TOLERANCE AND AUTOIMMUNITY 1

TOLERANCE AND AUTOIMMUNITY
●Sometimes, the immune system fails to distinguish self from nonself and generate response against the self cells too. Such an inappropriate response of the immune system against the self cells is termed AUTOIMMUNITY.

●Autoimmunity leads to a number of chronic and acute autoimmune diseases namely; rheumatoid arthritis,  multiple sclerosis,  lupus erythematosis and certain types of diabetes.

●But then, there are a number of mechanisms that protect the host from potentially selfreactive  lymphocytes . These are given a general term TOLERANCE.

■tolerance is of 2 types:- central and peripheral
■central tolerance-  before maturation , T and B cells are exposed to a number of antigens including self antigens presented by medullary thymic epithelial cells and thymic dendritic cells, or bone marrow cells.
●Self-antigens are present due to endogenous expression, importation of antigen from peripheral sites via circulating blood, and in the case of thymic stromal cells, expression of proteins of other non-thymic tissues by the action of the transcription factor AIRE. Those recognising self antigens with a greater than threshold  affinity are deleted because if allowed to mature, they will act against self cells leading to autoimmunity.

■How central tolerance acts:  It deals with self reactive lymphocytes through clonal deletion ,apoptosis and receptor editing.

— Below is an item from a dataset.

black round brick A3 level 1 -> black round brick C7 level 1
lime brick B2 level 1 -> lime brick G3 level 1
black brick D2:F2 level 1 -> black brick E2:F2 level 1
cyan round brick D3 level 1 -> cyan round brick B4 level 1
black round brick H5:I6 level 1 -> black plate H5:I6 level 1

●Actually, maturation of lymphocytes to give rise to a functional TCR or Ig occur through a process in which any V-region gene can associate with any D or J segment ; and so generation of a V-region that reacts with a self antigen is possible and so it needs to be checked.
●For this reason, B cells and T cells specific for self antigens are negatively selected in bone marrow and thymus respectively.
self reactive B cells are deleted  by the induction of apoptosis and some undergo receptor editing in which the V region is edited and non-autoreactive B cells are released.
Similarly,  autoreactive T cells are deleted through apoptosis.

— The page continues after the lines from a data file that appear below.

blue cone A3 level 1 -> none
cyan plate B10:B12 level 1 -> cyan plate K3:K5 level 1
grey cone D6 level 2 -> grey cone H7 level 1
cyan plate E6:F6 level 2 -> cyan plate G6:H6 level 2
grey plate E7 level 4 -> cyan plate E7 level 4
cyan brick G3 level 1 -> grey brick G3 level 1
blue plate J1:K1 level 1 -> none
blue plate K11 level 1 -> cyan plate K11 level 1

■peripheral tolerance - yet central tolerance fails because:
1)all self antigens are not expressed in the bone marrow and thymus.
2)there is a threshold affinity required between lymphocytes and self antigens to trigger clonal  deletion.

●Due to this,  weakly self reactive lymphocytes make way to periphery but here peripheral tolerance works to prevent autoimmunity from occurring.
Actually,  when in periphery; the B cells get to interact with self antigens; they are inactivated again to prevent them from reaching lymphoid follicles and germinal centers where they become plasma cells able to secrete antibodies .

●If still, they escape: then in the absence of help from T-helper cells which already have been negatively selected in the thymus,  they become unresponsive and anergic and never migrate to germinal centers.

●Similarly,  T cells in the absence of costimulatory signals cant be activated; Besides, recognition of antigen by TCR presented on MHC is needed.

●Additionally , CTLA-4 acts to inhibity costimulatory signal by binding with B7 and thus inhibiting T cell activation. When gene for CTLA-4 is deleted , the host exhibit autoimmunity .

■ROLE OF T-REGULATORY CELL-weakly self-recognizing T cells are alternatively differentiated into regulatory T cells (Treg cells), which act as sentinels in the periphery to calm down potential instances of T cell autoreactivity.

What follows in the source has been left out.